Description of the task:
Reproduce verbatim the stretch of the records from the line containing "its end time?" through the end of the records, leaving the pictures out.

Given records:
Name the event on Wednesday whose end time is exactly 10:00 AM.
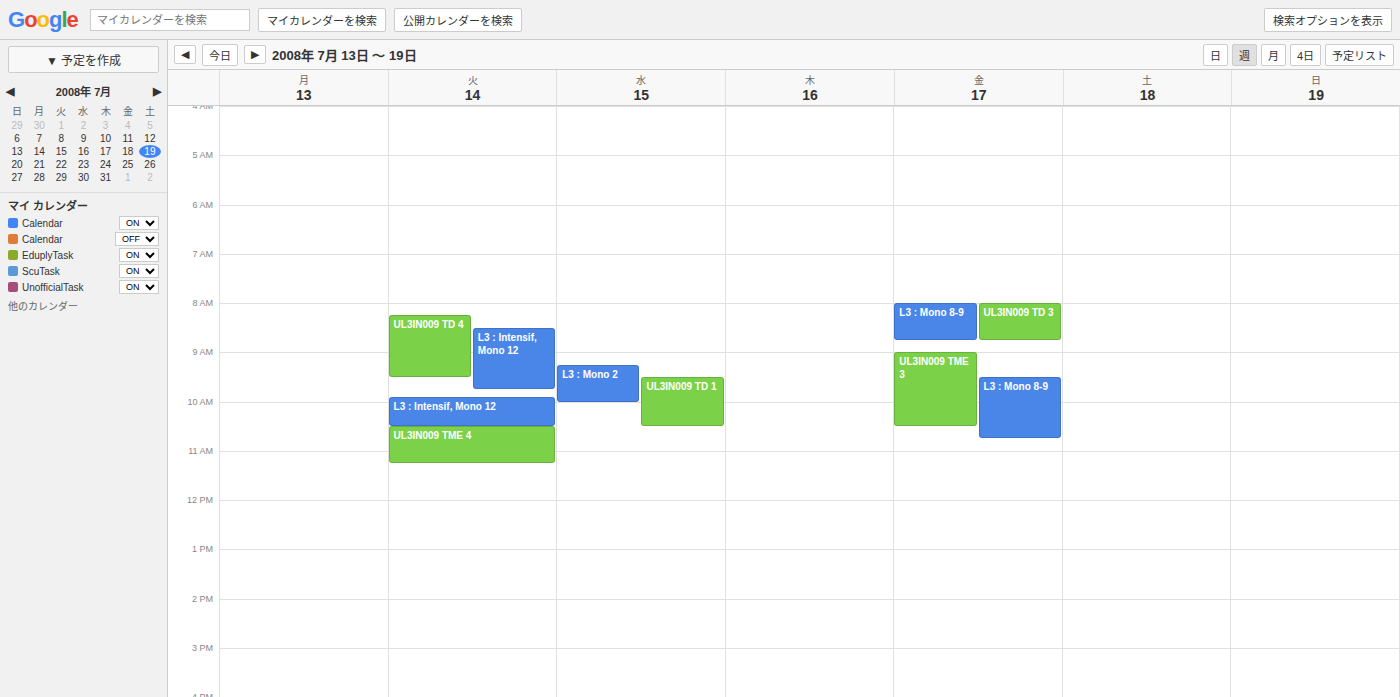
"L3 : Mono 2"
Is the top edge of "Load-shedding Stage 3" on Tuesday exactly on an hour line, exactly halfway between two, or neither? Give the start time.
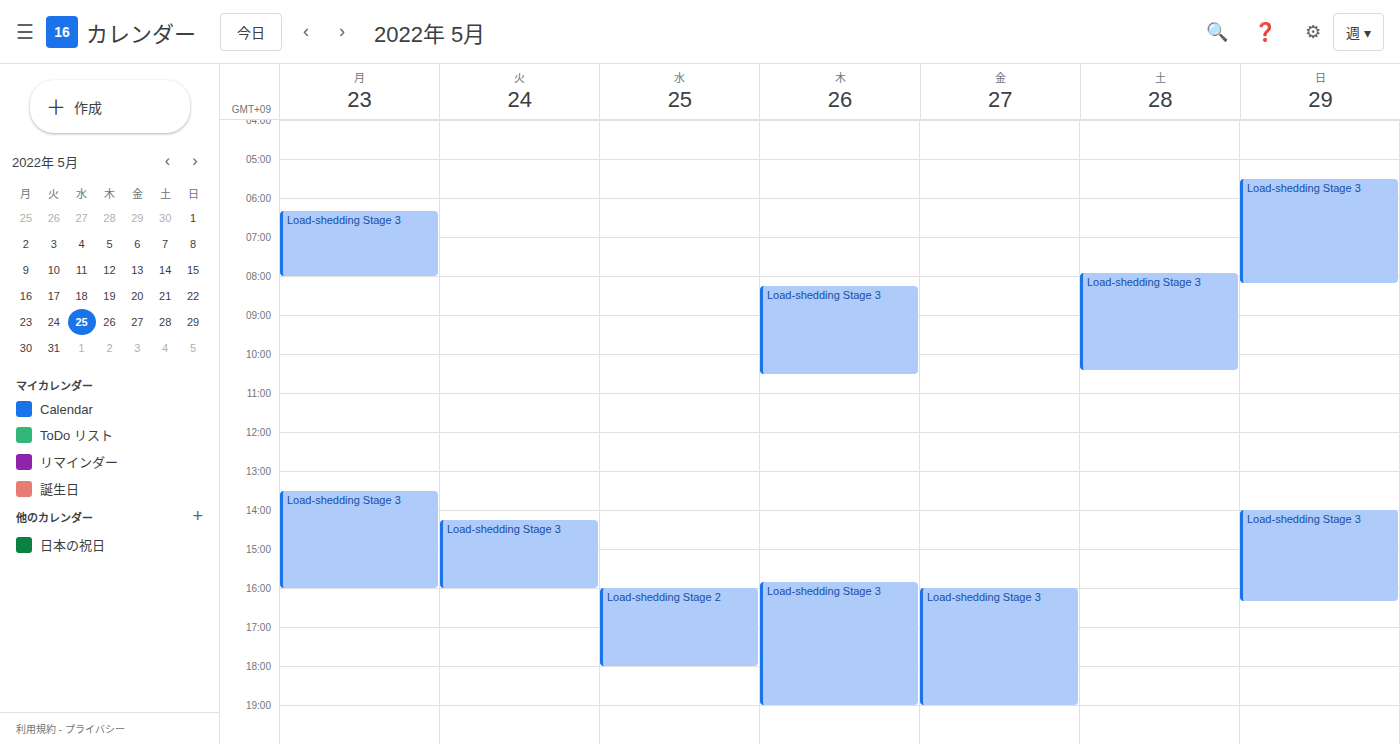
2:15 PM -- neither: a quarter of the way from the 2 PM line to the 3 PM line.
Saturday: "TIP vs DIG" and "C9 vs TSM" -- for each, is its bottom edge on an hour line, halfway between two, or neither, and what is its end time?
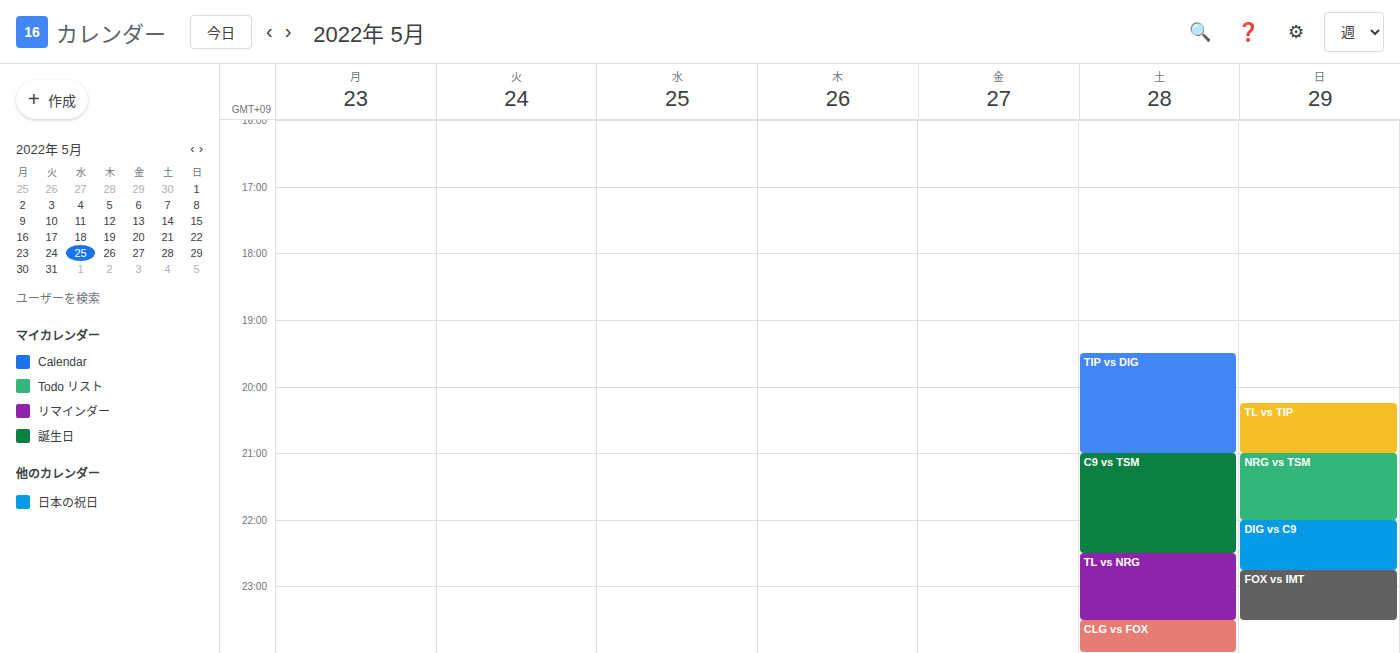
"TIP vs DIG": 21:00, exactly on the 21:00 line. "C9 vs TSM": 22:30, halfway between the 22:00 and 23:00 lines.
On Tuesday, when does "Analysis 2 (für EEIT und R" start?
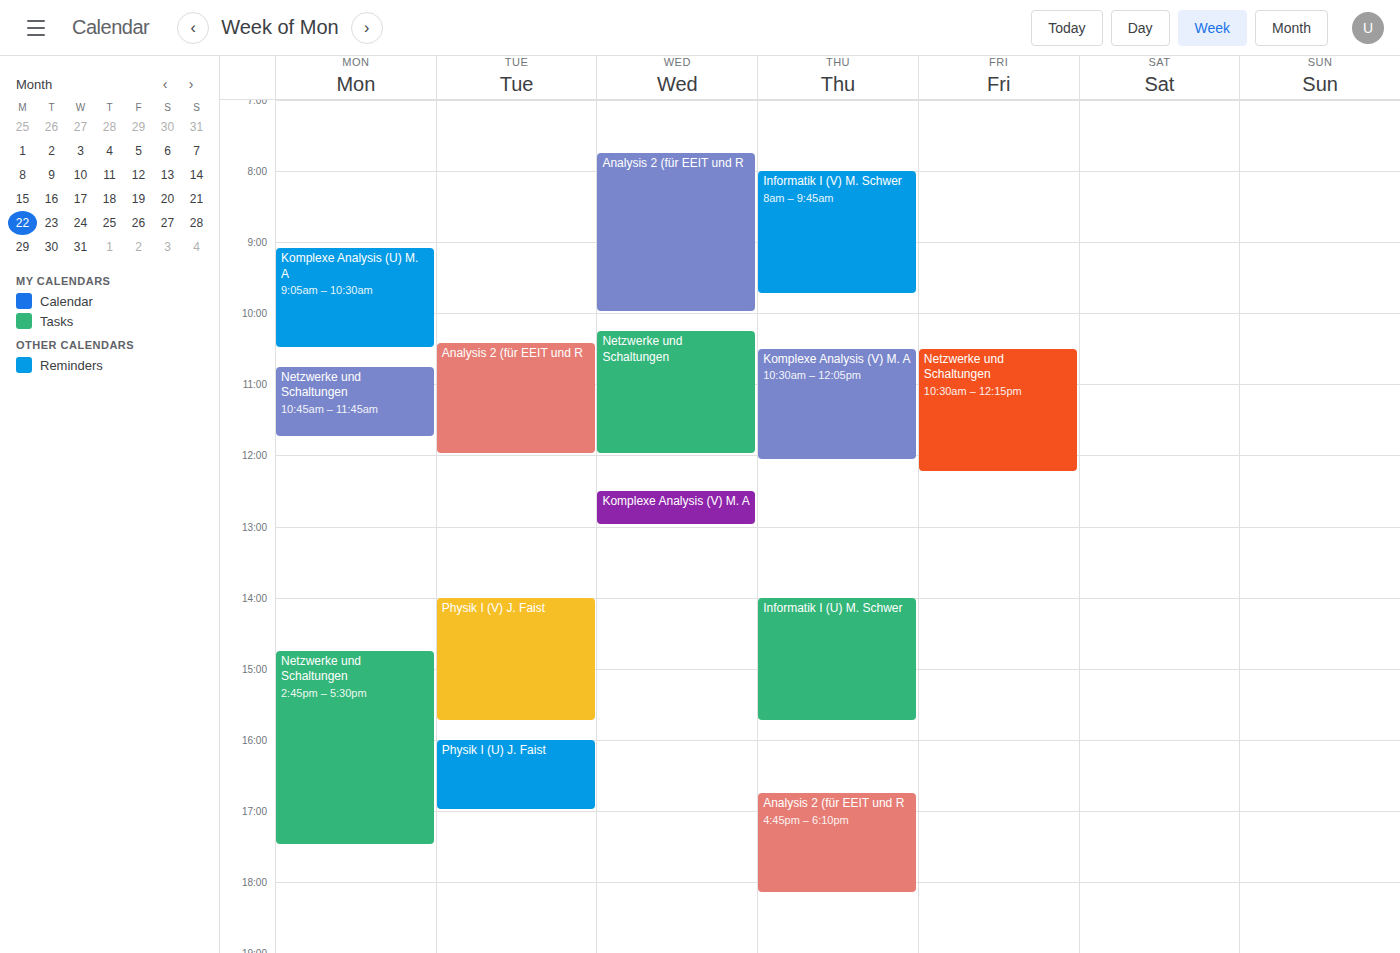
10:25 AM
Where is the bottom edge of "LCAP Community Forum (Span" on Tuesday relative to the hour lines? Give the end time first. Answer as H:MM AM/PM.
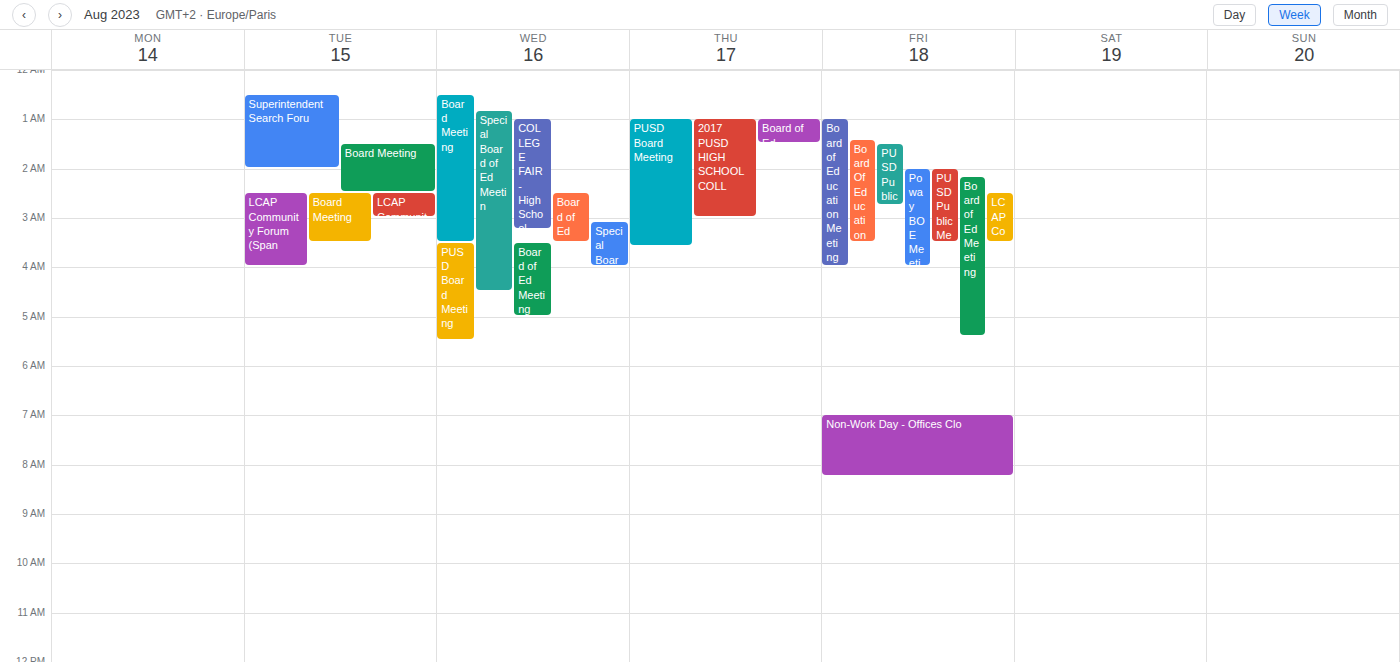
4:00 AM -- exactly on the 4 AM line.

Exercise answer:
Saturday: "TIP vs DIG" and "C9 vs TSM" -- for each, is its bottom edge on an hour line, halfway between two, or neither, and what is its end time?
"TIP vs DIG": 21:00, exactly on the 21:00 line. "C9 vs TSM": 22:30, halfway between the 22:00 and 23:00 lines.
On Tuesday, when does "Analysis 2 (für EEIT und R" start?
10:25 AM
Where is the bottom edge of "LCAP Community Forum (Span" on Tuesday relative to the hour lines? Give the end time first. Answer as H:MM AM/PM.
4:00 AM -- exactly on the 4 AM line.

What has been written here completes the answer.